- How to complete this task:
Write out exactly, please, the lines from the one containing "Haematoxylin and eosin" to the end of the material.

- Data excerpt:
*** Begin section ***

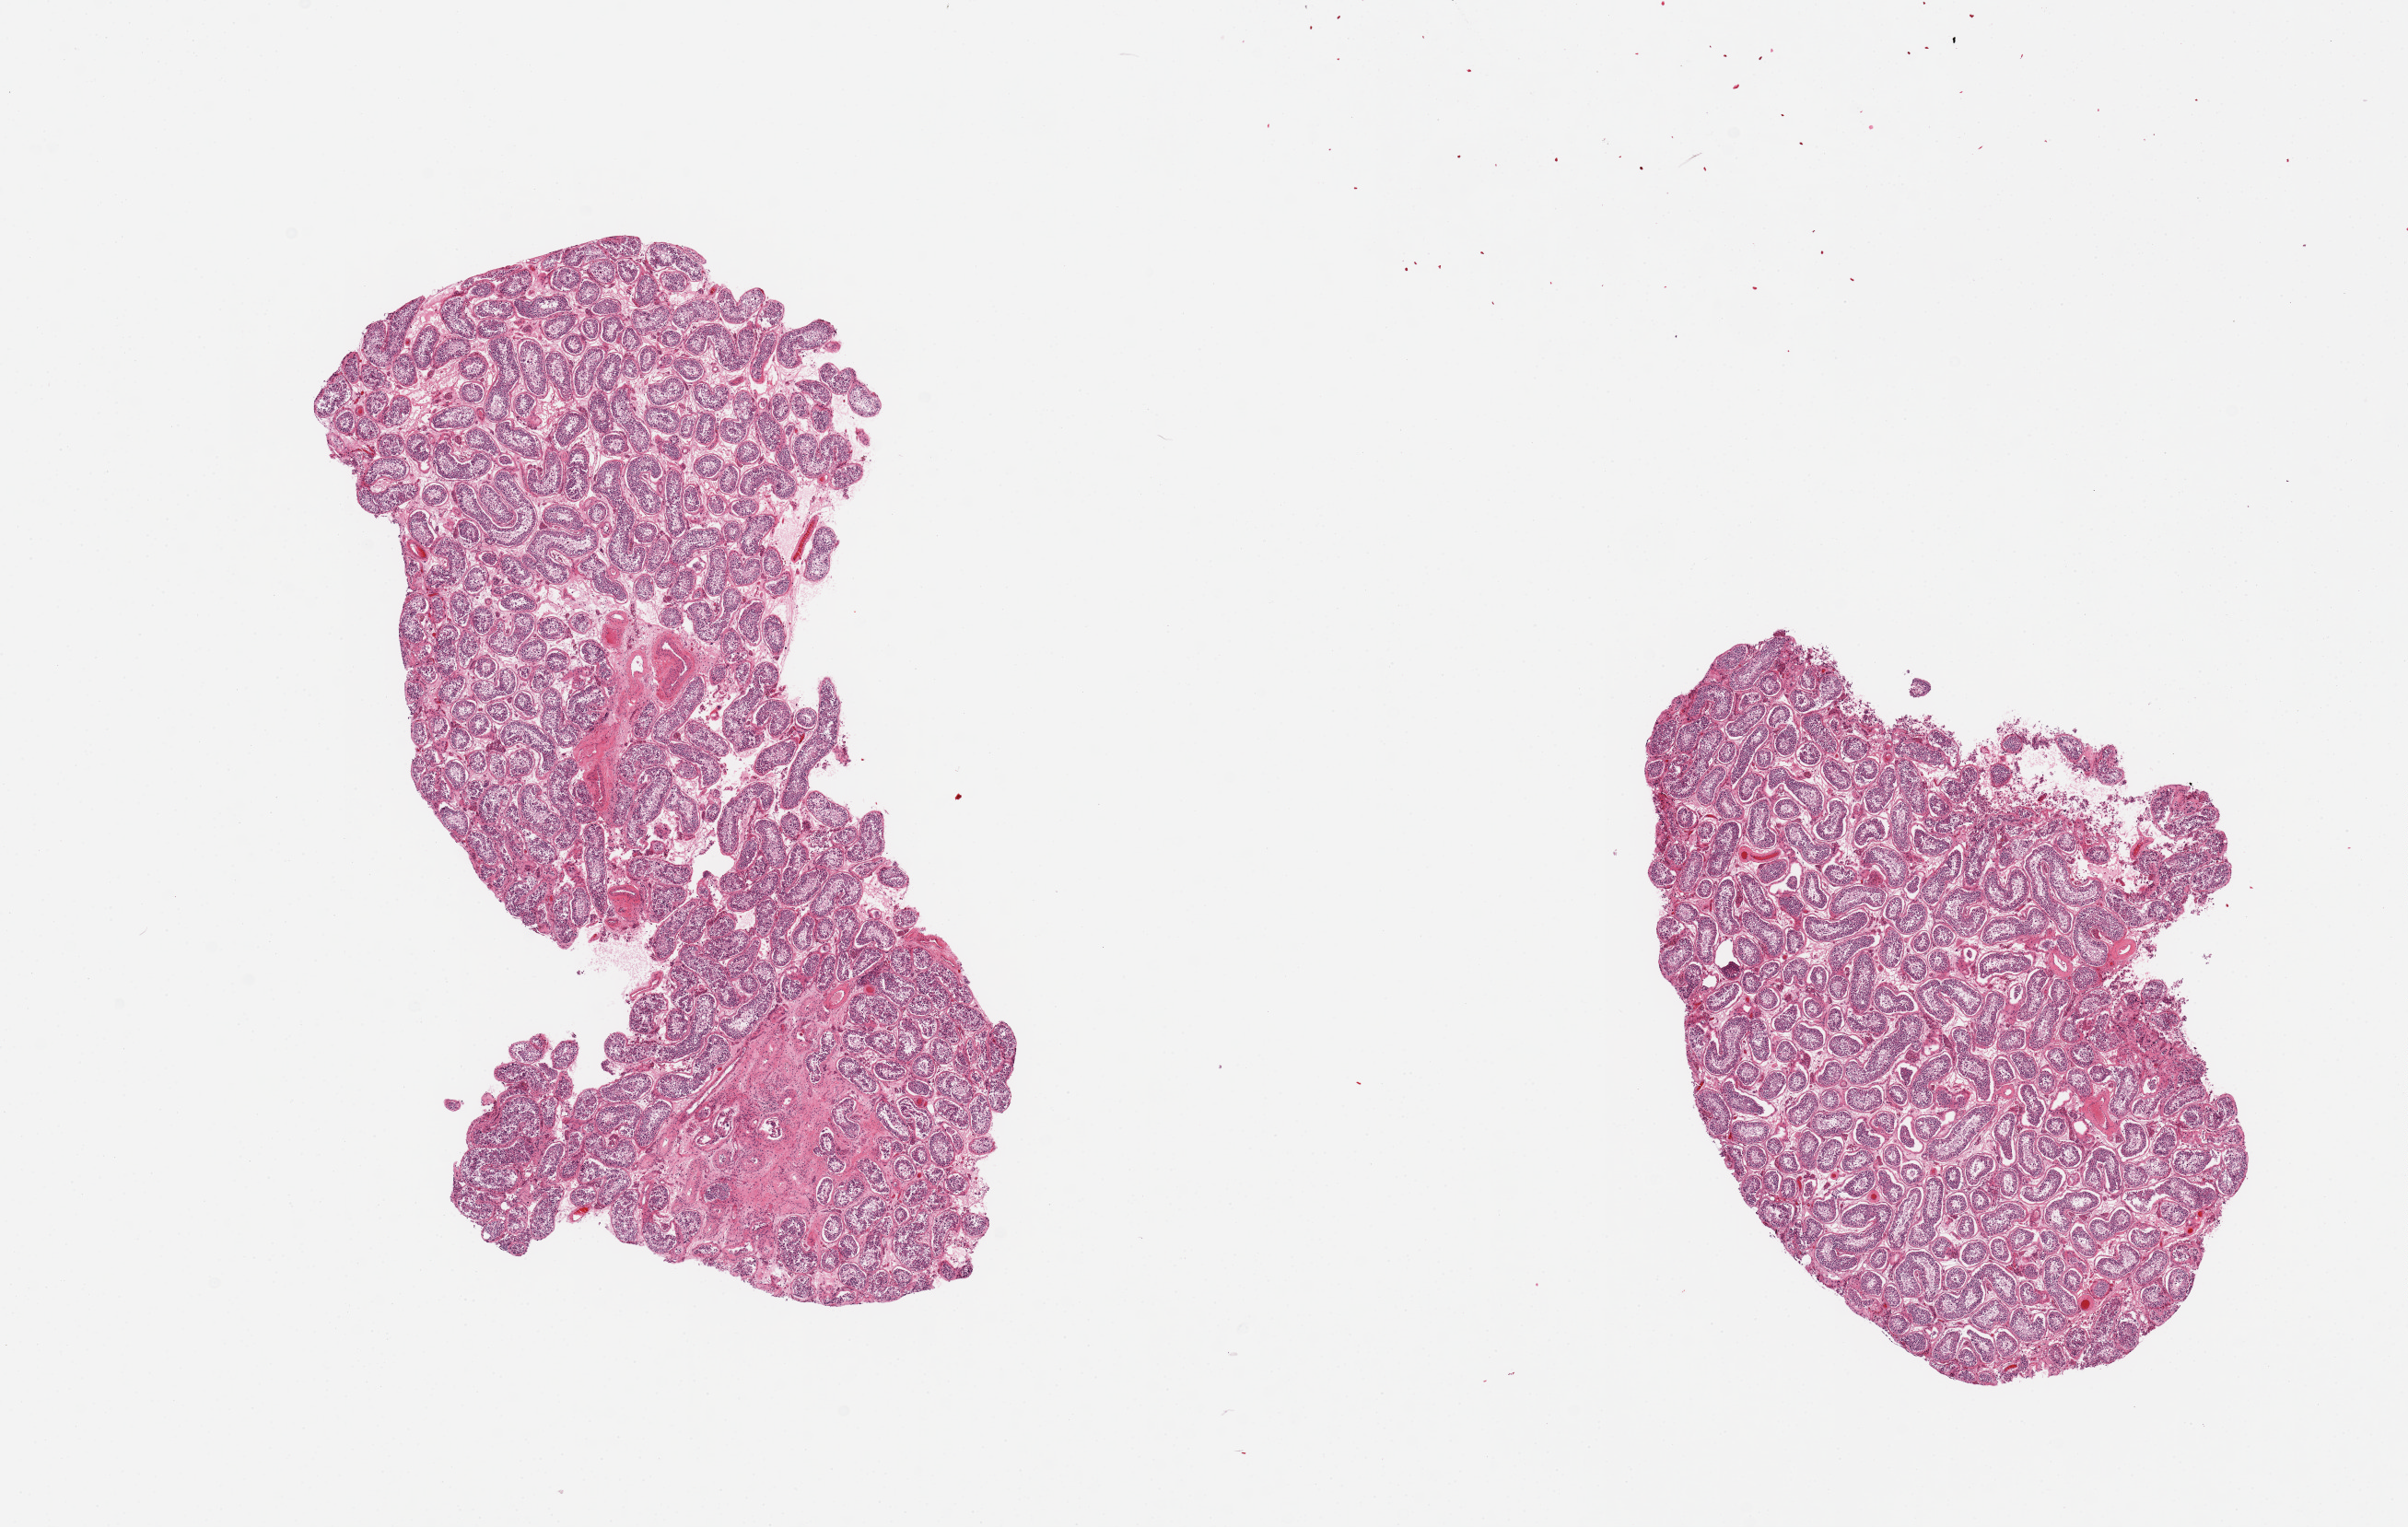
Whole-slide image, hematoxylin and eosin (H&E) stain, shown as a low-resolution overview of the whole scanned area (about 20.7 x 13.1 mm); PAXgene-fixed, paraffin-embedded tissue; sampled site (target tissue): testis; donor tissue sample.
Reviewer comment on this tissue sample: 2 pieces, active spermatogenesis, arteriosclerosis.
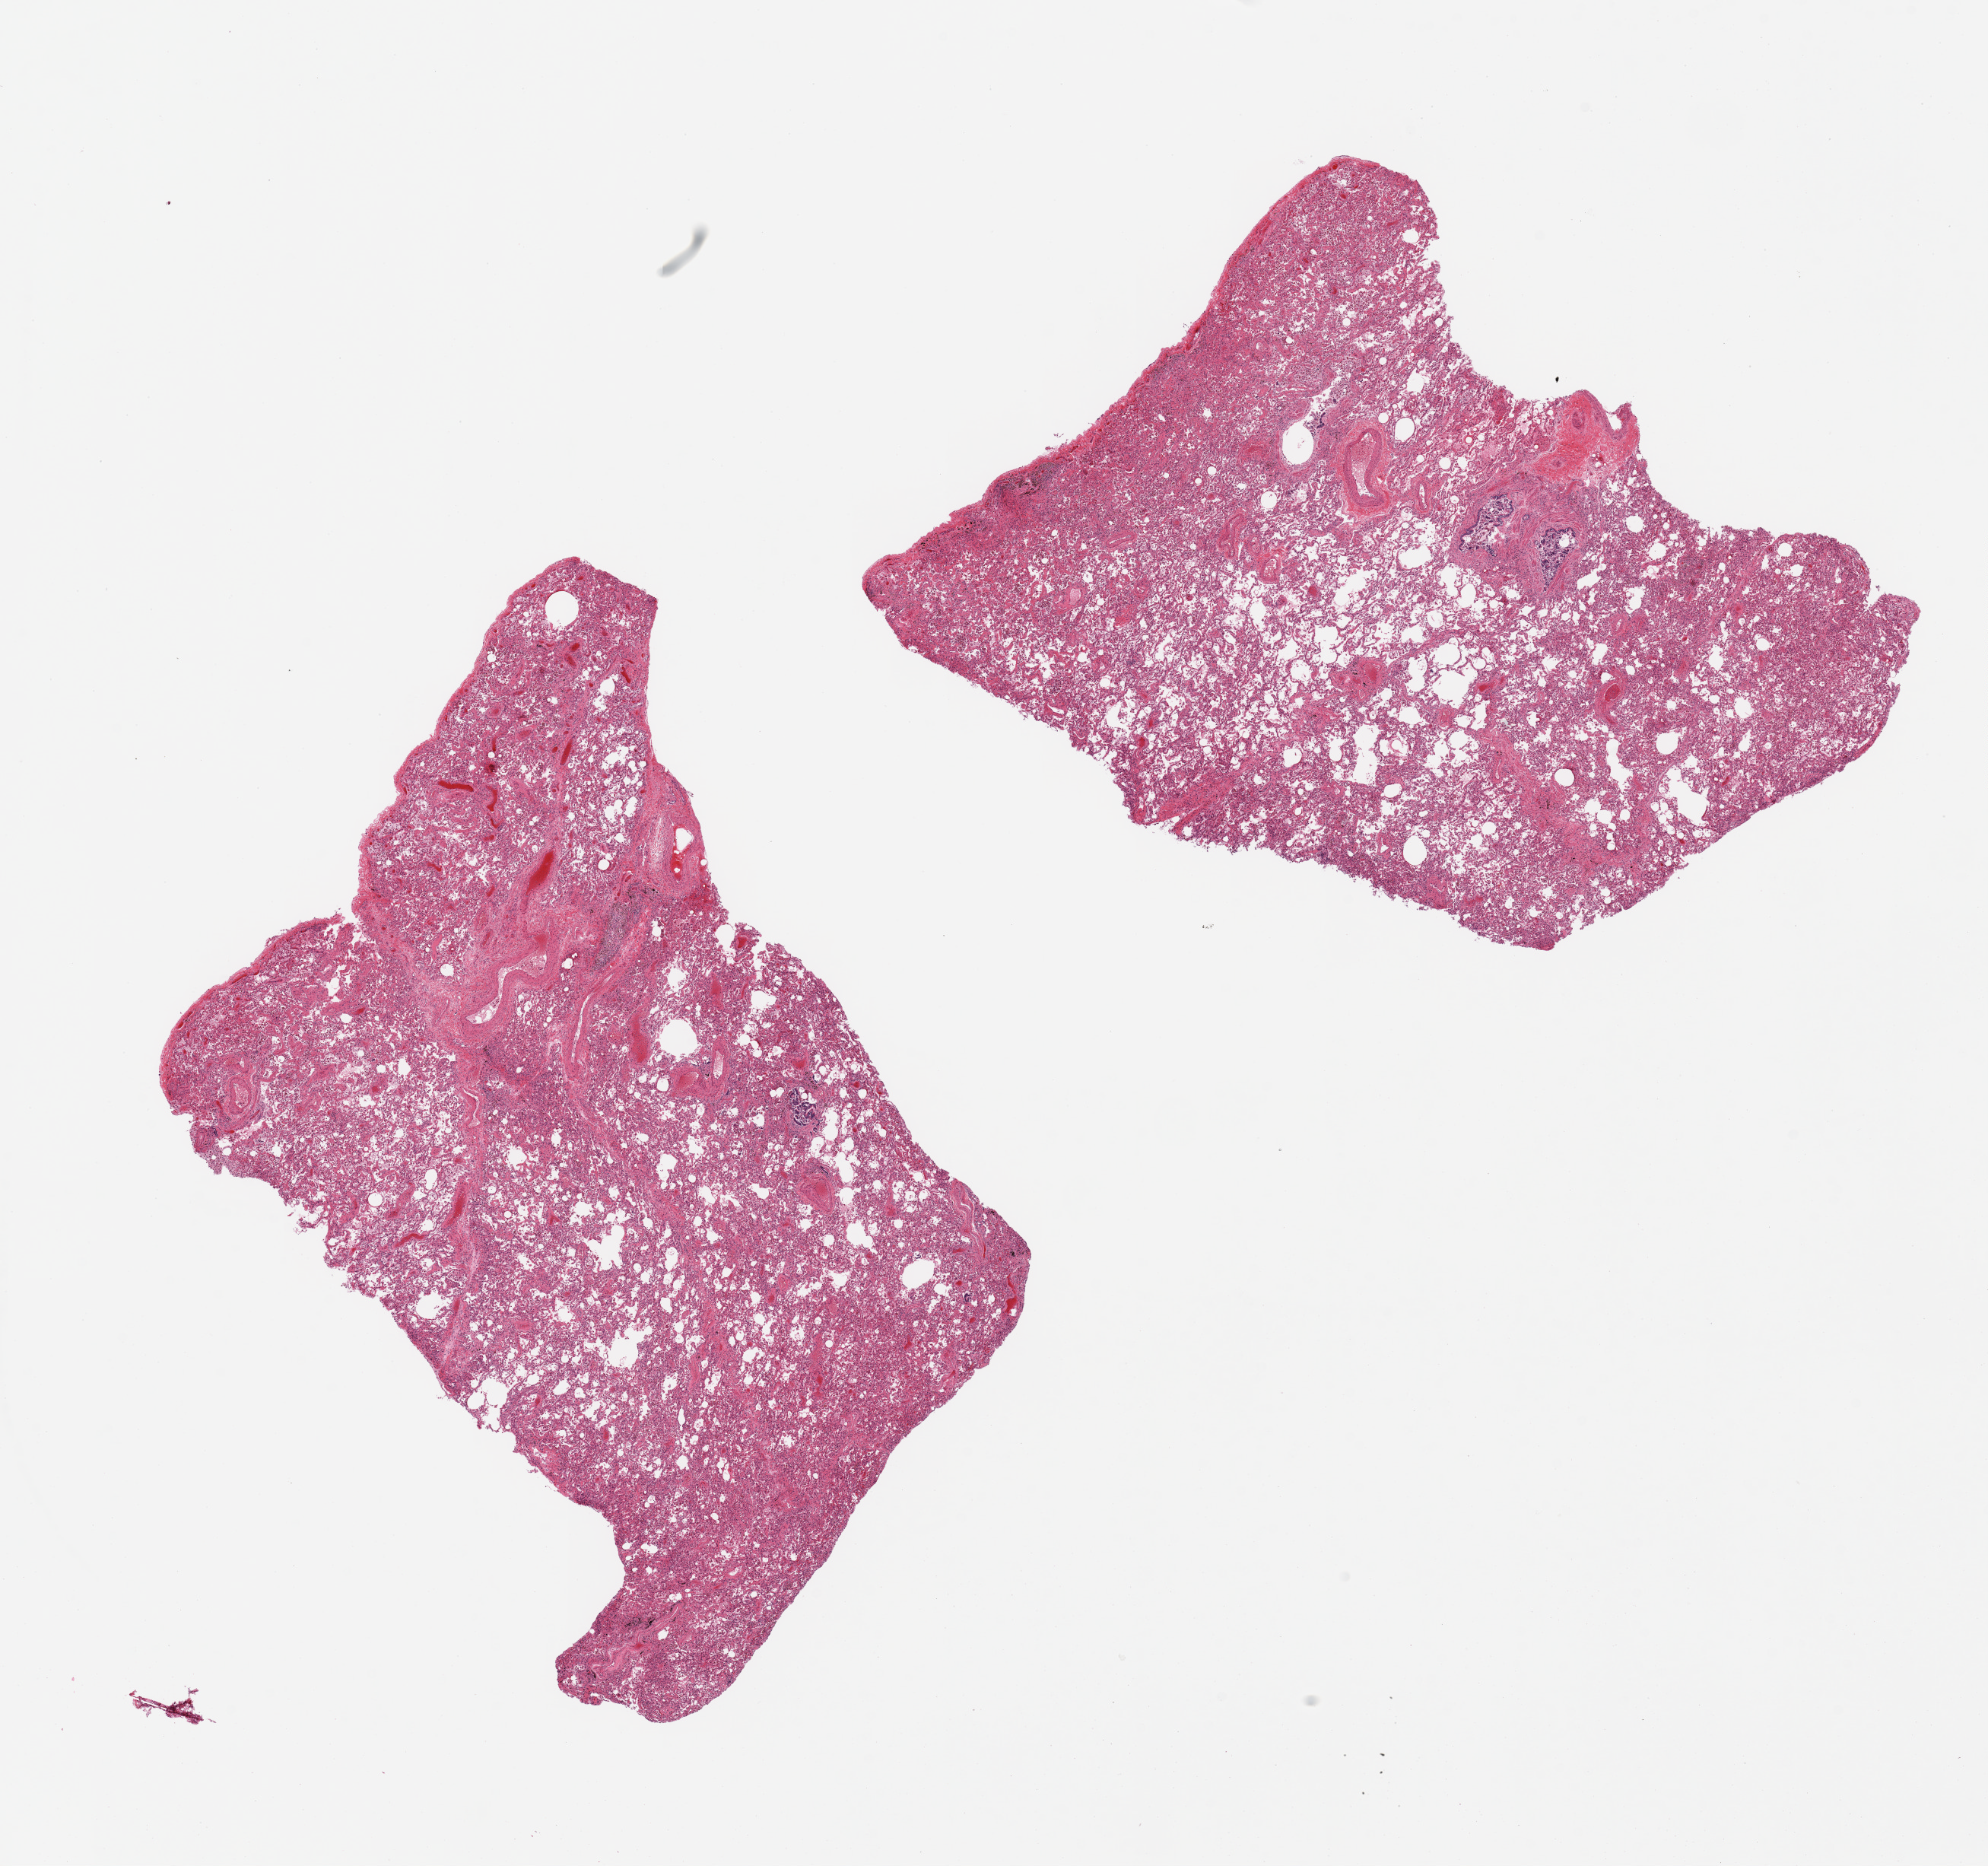
Haematoxylin and eosin whole-slide image — low-resolution overview of the scanned area, about 20.7 x 19.4 mm (slide scanned at 20x); PAXgene-fixed paraffin-embedded (PFPE) section; sampled site (target tissue): lung; tissue donor sample. Donor sex: male.
Review note (as recorded): 2 pieces. Patchy fibrosis and heart failure cells.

*** End section ***

- Written answer:
Haematoxylin and eosin whole-slide image — low-resolution overview of the scanned area, about 20.7 x 19.4 mm (slide scanned at 20x); PAXgene-fixed paraffin-embedded (PFPE) section; sampled site (target tissue): lung; tissue donor sample. Donor sex: male.
Review note (as recorded): 2 pieces. Patchy fibrosis and heart failure cells.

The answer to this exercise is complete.